> **Aufgaben**:
A - Wie viel Umsatz erzielten die 50 umsatzstärksten Mittelstandsberater laut dem Bericht über die Mittelstandskanzleien im Geschäftsjahr 2020/21 insgesamt?
B - Schreib den Bericht über die Mittelstandskanzleien im Anschluss an seinen letzten Satz weiter.

> **Seite**:
#####
Mittelstandsberater: Keine Zeit für Krisenstimmung
Willkommen auf JUVE plus – Market Intelligence, dem neuen interaktiven Benchmarking-Tool von JUVE.
Kaum noch Dieselprozessmandate, dafür eine coronabedingte Wirtschaftskrise – vor einem Jahr rechneten viele damit, dass die Umsätze der Mittelstandsberater massiv einbrechen würden. Doch die meisten Kanzleien schlugen sich mehr als wacker, wie die JUVE-Analyse des Geschäftsjahrs 2020/21 zeigt.
In der Summe haben die 50 umsatzstärksten Mittelstandsberater 2020/21 über 2,3 Milliarden Euro erwirtschaftet – trotz Corona immer noch fast so viel wie im Rekordjahr 2019/20. Das ist umso bemerkenswerter, da das Ende vieler Mandate rund um den Dieselskandal Spuren hinterließ: Bei rund einem Viertel der Sozietäten sank der Umsatz, ein Drittel schrumpfte auch personell. Das offenbart der Blick in die individuell sortierbaren Tabellen auf JUVE plus.
Die 50 umsatzstärksten Mittelstandskanzleien in Deutschland
Unter den zehn größten Mittelstandsberatern steigerten nur drei in ihrem letzten abgeschlossenen Geschäftsjahr den Umsatz pro Berufsträger. Der Blick auf die wichtigsten Veränderungen in diesen Kanzleien zeigt die unterschiedlichen Einflüsse auf das dennoch gute Geschäft des Branchenzweigs. Beispiele liefern die Plätze eins bis fünf unserer nach Umsatz sortierten Tabelle:
Das enorme Wachstum der Vorjahre ist bei der erstplatzierten Kanzlei Heuking Kühn Lüer Wojtek mit dem Ende der Massenverfahren im Dieselkomplex fürs Erste vorbei. Dass die Kanzlei trotzdem kaum Einbußen hatte, lag unter anderem am starken Corporate-Geschäft und ersten großen Restrukturierungen.
Obwohl auch bei Luther auf Platz 2 mit den Dieselprozessen ein großer Umsatztreiber wegfiel, rückte die Kanzlei abermals ein Stückchen näher an Heuking heran. Aufwärts ging es besonders in regulierten Branchen und am Schnittpunkt zum Öffentlichen Recht.
Anders als Heuking und Luther war Görg auf Platz 3 nicht in den Dieselkomplex involviert und wuchs darum in den Vorjahren langsamer, musste dafür 2020/21 aber auch keinen plötzlichen Einbruch kompensieren. Große Insolvenzen trugen bereits wieder kräftig zum Wachstum bei.
#####
> **Bereitgestelltes Material**:
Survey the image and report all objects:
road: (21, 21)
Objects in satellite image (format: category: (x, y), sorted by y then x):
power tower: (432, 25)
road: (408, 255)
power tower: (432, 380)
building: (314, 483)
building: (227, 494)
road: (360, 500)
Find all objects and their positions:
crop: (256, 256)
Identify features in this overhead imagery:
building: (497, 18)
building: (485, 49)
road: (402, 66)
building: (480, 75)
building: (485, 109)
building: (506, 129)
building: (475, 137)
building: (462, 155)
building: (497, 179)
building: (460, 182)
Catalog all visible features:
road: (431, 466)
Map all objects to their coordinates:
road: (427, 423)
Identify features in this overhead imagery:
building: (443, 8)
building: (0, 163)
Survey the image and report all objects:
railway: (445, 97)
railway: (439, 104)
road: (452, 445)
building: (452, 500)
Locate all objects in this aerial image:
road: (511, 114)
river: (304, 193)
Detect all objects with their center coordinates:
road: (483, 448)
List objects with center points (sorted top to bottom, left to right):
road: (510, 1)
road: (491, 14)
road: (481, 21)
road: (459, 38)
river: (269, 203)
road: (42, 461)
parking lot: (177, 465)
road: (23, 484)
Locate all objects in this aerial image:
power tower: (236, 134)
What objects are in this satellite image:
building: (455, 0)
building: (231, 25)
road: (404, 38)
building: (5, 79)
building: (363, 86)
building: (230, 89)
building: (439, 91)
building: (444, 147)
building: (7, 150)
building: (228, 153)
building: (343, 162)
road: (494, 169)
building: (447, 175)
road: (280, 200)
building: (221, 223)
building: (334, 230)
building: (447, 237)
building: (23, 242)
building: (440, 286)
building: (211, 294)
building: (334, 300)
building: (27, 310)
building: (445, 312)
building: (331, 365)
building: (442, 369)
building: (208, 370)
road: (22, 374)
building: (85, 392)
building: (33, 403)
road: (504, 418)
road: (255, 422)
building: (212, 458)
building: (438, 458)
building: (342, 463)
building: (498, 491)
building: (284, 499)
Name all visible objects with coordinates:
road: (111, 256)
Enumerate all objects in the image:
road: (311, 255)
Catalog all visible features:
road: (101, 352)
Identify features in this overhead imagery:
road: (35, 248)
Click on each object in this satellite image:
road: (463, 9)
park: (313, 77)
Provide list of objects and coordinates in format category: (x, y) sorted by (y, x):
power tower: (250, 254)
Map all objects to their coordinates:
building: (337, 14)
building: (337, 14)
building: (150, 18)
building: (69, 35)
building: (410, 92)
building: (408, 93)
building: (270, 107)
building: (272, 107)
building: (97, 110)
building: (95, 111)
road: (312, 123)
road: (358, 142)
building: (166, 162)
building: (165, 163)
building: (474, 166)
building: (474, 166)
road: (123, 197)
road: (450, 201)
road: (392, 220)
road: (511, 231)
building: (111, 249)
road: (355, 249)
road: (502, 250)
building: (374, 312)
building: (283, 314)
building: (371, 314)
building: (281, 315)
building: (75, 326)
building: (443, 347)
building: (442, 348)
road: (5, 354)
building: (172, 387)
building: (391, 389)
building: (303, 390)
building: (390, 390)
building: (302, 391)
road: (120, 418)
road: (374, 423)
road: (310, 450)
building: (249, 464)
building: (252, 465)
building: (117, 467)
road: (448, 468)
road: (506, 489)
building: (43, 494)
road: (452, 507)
#####
> **Antworten in Reihenfolge**:
A - Über 2,3 Milliarden Euro.

B -
Unter den MDP-Kanzleien erzielt Rödl & Partner auf Platz 4 mit 446.000 Euro den höchsten UBT. Die Rechtsberatung ist entsprechend ein Zugpferd der Gesamtkanzlei. Das international weit verzweigte und inhaltlich breit aufgestellte Geschäft wächst schon seit Jahren sehr stetig.
Nach einem Riesensprung im Vorjahr legte die fünftplatzierte KPMG Law trotz Dieselflaute noch einmal weit überdurchschnittlich zu, auch beim Personal. Der UBT allerdings – im Vergleich zu den anderen umsatzstärksten Mittelstandsberatern ohnehin nicht hoch – stagnierte.
Die Umsatzriesen sind im Durchschnitt produktiver
Weiterhin lässt sich über das gesamte Feld der Kanzleien ein gewisse Korrelation zwischen der Größe, gemessen am Umsatz, und der Produktivität, gemessen am Umsatz pro Berufsträger (UBT), beobachten: Je mehr eine Sozietät insgesamt einnimmt, umso höher liegt also tendenziell auch ihr UBT. Bei immerhin vier der fünf umsatzstärksten Kanzleien liegt er über dem Marktdurchschnitt. Das Wachstum des UBT dagegen ist im Durchschnitt zunächst negativ korreliert mit dem der Anzahl der Berufsträger, gemessen in Full-Time-Equivalents (FTE): Je größer das Personalwachstum einer Kanzlei, desto stärker sinkt tendenziell ihre Produktivität. Eine Ursache ist, dass viele dieser Teams zuletzt vor allem mit jungen Associates und Projektjuristen gewachsen sind, die jeder für sich noch keine hohen Honorare einspielen. Dass sich diese Produktivitätsdelle als Investition ins Humankapital rentieren wird, ist nicht gesagt. (Ludger Steckelbach)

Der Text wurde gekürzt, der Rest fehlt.